Short task.
Please reproduce the lines of the entries below word for word, starting at the line containing "island: Jamaica" and continuing through the final line of the entries, both ends included.

Data.
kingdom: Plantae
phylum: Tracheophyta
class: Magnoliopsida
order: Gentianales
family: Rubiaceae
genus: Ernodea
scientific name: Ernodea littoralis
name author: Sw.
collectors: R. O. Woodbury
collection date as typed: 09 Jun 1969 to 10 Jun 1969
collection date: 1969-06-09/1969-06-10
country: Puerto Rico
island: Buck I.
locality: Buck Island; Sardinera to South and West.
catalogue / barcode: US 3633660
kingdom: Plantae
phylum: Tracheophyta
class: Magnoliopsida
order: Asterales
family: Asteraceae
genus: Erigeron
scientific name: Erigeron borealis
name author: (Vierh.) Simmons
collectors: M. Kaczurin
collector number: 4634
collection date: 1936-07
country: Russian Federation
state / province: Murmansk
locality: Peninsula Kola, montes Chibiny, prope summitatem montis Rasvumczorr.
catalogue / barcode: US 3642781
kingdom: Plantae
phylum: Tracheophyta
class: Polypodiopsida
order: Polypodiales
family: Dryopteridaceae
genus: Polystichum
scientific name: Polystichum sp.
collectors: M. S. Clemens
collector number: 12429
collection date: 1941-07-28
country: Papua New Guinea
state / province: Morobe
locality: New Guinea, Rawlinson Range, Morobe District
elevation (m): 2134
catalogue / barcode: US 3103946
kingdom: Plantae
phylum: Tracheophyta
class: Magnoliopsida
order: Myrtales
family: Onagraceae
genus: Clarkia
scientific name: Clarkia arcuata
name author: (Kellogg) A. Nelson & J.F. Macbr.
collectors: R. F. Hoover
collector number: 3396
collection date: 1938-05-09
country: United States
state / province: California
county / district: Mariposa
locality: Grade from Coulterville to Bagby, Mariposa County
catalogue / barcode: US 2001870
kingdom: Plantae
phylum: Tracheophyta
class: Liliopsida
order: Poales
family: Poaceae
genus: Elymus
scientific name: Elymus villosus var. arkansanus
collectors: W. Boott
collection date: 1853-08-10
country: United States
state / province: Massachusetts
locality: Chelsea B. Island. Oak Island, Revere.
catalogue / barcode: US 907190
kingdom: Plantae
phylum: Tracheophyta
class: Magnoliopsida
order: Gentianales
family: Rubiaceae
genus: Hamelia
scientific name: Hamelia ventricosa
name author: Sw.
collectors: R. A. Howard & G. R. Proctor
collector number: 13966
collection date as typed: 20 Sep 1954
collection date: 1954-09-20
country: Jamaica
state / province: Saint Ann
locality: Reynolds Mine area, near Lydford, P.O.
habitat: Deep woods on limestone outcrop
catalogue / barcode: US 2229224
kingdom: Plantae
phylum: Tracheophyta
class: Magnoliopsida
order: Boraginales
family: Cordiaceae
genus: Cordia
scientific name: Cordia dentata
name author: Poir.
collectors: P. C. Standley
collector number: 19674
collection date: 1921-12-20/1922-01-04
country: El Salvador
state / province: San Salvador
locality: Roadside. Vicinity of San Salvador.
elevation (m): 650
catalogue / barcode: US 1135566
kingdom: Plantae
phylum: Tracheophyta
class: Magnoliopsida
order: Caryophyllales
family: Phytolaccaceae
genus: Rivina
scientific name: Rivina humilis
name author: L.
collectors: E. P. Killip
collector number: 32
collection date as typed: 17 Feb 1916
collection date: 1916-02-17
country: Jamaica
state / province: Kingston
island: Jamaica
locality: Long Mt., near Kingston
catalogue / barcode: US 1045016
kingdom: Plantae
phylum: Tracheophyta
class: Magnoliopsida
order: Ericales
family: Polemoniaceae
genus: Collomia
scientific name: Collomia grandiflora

Solution.
island: Jamaica
locality: Long Mt., near Kingston
catalogue / barcode: US 1045016
kingdom: Plantae
phylum: Tracheophyta
class: Magnoliopsida
order: Ericales
family: Polemoniaceae
genus: Collomia
scientific name: Collomia grandiflora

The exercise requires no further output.